If we look at the first hour we had 431,998 total reads, broken into bins we see:
longest request: 589,868 microseconds, or 589 milliseconds
- requests > 6 milliseconds = 28,228 = 6.53% wow
- requests > 10 milliseconds = 21,570
- requests > 15 milliseconds = 16,658
- requests > 20 milliseconds = 12,050
- requests > 25 milliseconds = 6,759
- requests > 50 milliseconds = 1,138
If we look at the screenshot:
We can see that the length of time perfmon recorded for the IO requests increased and then the disk queue length decreased to zero. The way diskspd works is that it issues some requests and as the requests are completed, it does some accounting and then issues a new request. If one request is completed, one request is re-issued, if ten requests compete, ten requests are re-issued. For the disk queue to drop to zero, one of these must-have occurred:
- diskspd received the notification and did not issue a new request
- diskspd did not receive the notification, but the request did complete (otherwise the queue wouldn’t have gone down)
- the VM received the completed IO but the notification was not passed to diskspd
So the Azure infrastructure must have been good, otherwise, the queue would have stayed higher.
If we accept that a higher response time, plus a zero length disk queue means that we have an issue with a driver on the VM or a problem with diskspd. It would be nice to say that if this was true, the opposite would also be true but as we have seen with the 3000-millisecond spike, we could have an item in the queue being held up by a driver so even with a high queue, it doesn’t point conclusively to Azure.

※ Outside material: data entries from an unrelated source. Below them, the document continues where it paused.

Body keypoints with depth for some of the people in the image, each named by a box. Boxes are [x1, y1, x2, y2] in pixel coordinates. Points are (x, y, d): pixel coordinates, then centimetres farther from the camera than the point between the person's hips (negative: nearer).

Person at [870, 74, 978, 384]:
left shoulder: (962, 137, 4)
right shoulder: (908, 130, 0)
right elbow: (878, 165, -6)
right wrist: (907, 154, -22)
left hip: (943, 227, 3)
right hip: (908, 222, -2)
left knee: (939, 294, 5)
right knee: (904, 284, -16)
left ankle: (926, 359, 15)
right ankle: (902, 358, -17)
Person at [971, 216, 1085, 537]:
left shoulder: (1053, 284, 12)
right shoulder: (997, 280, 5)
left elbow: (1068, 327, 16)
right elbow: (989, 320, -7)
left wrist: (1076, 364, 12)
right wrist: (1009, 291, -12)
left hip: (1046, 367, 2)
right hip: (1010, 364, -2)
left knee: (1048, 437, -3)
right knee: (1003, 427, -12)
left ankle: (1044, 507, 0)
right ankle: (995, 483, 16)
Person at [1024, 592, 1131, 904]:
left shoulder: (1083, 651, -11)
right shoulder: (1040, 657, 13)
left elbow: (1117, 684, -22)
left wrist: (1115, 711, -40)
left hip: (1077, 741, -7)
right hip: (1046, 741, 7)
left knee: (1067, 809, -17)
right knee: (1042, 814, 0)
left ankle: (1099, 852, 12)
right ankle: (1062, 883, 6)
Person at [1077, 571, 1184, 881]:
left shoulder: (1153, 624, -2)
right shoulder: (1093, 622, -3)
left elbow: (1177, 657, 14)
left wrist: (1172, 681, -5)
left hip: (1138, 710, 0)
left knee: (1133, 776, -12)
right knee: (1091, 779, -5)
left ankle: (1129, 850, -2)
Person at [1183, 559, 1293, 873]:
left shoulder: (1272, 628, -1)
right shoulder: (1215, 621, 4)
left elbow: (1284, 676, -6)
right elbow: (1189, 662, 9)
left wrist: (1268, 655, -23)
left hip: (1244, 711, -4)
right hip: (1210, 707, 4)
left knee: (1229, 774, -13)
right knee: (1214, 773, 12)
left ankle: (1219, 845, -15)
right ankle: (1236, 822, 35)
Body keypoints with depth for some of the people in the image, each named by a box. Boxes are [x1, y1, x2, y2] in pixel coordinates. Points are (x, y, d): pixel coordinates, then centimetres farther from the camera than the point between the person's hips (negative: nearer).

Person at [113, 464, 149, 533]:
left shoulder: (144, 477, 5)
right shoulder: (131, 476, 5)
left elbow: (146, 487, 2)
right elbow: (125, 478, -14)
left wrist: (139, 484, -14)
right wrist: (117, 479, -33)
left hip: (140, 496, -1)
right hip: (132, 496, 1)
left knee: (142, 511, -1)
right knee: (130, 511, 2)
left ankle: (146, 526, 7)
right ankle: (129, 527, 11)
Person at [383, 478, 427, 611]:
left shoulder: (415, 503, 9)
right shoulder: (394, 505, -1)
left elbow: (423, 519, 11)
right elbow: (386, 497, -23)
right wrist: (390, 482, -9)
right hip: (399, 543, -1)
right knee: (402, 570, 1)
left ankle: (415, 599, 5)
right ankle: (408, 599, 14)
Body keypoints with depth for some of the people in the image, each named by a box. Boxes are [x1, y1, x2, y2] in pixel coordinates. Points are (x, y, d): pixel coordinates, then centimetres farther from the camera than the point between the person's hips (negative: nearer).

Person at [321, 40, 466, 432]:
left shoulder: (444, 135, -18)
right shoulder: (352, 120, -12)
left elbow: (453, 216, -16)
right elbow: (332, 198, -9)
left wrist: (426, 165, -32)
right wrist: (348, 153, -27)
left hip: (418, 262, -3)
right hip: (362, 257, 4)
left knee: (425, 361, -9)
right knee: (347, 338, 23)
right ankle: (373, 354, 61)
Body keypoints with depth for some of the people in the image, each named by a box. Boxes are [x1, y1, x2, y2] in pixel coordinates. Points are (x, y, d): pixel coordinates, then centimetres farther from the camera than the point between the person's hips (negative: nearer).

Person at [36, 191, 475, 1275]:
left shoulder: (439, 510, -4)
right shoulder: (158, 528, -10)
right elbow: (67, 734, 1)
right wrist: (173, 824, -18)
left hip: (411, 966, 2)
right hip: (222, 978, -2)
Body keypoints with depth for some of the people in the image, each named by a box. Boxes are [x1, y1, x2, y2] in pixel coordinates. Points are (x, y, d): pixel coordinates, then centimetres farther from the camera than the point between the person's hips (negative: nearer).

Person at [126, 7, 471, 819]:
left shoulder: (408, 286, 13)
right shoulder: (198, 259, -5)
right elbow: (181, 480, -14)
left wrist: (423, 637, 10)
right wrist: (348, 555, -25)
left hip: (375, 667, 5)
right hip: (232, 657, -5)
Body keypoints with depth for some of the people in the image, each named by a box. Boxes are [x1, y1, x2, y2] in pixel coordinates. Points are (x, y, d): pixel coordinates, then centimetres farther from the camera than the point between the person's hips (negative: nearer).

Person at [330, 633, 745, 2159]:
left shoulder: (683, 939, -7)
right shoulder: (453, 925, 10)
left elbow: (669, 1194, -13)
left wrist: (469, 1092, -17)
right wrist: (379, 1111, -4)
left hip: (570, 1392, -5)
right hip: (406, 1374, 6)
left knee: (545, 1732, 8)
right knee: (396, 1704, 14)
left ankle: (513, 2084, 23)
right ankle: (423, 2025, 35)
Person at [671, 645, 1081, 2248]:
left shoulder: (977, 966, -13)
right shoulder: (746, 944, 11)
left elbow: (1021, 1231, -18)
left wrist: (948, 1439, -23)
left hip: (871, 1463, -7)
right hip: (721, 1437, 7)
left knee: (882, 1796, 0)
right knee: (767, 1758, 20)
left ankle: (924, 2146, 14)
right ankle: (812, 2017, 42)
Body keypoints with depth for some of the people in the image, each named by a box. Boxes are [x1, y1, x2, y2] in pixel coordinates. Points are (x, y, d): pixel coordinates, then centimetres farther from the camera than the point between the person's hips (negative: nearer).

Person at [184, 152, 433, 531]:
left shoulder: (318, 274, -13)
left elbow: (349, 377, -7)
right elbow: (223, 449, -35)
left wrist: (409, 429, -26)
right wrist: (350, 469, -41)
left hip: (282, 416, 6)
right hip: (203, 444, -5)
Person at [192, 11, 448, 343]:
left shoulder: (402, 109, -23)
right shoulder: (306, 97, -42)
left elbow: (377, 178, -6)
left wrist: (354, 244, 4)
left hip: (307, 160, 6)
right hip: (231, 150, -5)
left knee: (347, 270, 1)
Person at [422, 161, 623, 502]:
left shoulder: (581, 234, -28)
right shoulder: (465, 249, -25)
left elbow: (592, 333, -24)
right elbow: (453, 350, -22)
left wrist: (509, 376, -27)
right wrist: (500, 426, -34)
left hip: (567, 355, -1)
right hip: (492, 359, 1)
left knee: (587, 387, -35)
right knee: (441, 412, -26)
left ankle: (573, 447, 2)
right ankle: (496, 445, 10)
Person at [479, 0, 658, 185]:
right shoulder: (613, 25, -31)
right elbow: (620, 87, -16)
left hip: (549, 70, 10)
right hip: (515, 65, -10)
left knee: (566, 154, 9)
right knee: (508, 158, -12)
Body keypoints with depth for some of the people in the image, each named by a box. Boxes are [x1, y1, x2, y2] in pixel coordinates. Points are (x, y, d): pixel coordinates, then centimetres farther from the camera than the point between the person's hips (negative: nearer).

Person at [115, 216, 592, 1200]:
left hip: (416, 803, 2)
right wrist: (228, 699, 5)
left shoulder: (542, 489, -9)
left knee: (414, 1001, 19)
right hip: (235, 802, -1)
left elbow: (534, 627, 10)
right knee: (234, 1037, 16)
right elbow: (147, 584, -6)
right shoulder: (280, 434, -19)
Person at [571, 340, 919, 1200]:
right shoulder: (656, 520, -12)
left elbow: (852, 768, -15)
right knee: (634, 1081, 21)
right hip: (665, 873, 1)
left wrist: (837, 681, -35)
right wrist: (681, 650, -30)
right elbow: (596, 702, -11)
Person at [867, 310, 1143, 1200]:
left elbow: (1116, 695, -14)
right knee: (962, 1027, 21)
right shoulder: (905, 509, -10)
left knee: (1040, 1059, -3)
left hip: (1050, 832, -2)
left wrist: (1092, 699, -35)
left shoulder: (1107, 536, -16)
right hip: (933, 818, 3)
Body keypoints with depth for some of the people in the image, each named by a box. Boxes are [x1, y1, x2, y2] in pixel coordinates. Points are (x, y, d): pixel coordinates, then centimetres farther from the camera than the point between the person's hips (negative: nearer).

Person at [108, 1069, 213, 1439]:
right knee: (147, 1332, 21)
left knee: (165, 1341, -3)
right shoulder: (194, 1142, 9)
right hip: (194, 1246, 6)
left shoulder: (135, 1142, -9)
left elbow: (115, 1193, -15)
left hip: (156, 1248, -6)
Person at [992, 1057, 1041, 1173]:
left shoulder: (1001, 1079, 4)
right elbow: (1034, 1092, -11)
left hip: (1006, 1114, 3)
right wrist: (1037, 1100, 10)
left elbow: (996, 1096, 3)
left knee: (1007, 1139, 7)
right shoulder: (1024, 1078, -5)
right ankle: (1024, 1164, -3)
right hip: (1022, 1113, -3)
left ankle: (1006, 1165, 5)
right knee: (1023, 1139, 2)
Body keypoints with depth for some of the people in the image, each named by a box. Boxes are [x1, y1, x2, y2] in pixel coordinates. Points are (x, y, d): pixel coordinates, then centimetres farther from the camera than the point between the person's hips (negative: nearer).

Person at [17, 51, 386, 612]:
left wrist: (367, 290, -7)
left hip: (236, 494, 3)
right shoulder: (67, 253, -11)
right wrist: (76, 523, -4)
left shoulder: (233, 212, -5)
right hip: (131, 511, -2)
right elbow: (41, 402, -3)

If we do look for high queues and high response times, I don’t see this in many cases, certainly not the fairly regular 500-millisecond spikes but I do see a few spikes around 300 milliseconds, take a look at this:
Here we see that the average disk transfer increases, the disk queue increases to the limit that diskspd has, so diskspd is able to issue all the requests it needs to, this happens for a little while and then everything snaps back into life. If we take a detailed look at the requests in that time we can see that there are only a few outliers in that time, most requests complete quickly, just a couple are held up which blows the average.
So, in summary, was perfmon accurate and how consistent were the IO requests over the Azure infrastructure to the premium managed disk?
Is perfmon accurate?
Not really, the averages were actually between around 2.8 milliseconds and 7.2 milliseconds whereas perfmon reports the average around 5-6 milliseconds.
How consistent were the IO requests?
From the Azure infrastructure point of view, they were pretty consistent, there are quite a few issues with running Windows in a VM in Azure if you care about consistent performance such as disabled anti-virus software causing you 3000-millisecond delays and fairly regular 500-millisecond delays. Apart from the odd 300-millisecond delay which could potentially be down to the Azure infrastructure, I would say it was pretty reliable.
Out of a total of 9,935,896 requests, 9,501,714 finished in less than 8 milliseconds, that is 96% of requests in less than 8 milliseconds and by rights that number should be higher as we know that the tail end of the requests were not caused by the Azure infrastructure but by the drivers and software on the VM.
What would I do next time?
I think that tracing for 60 seconds misses lots, tracing for 24 hours didn’t really capture anything that tracing for 60 minutes didn’t capture.
From now on my tests will be around an hour and I will uninstall anti-virus.
I am particularly excited by the news that azure have a new ssd offering that includes sub-millisecond latency and I will be testing with that when it is available. I would also like to see if I can get a stripped back windows, possibly nano running where I can see if I can smooth those peaks to see if we can make the disk access more reliable.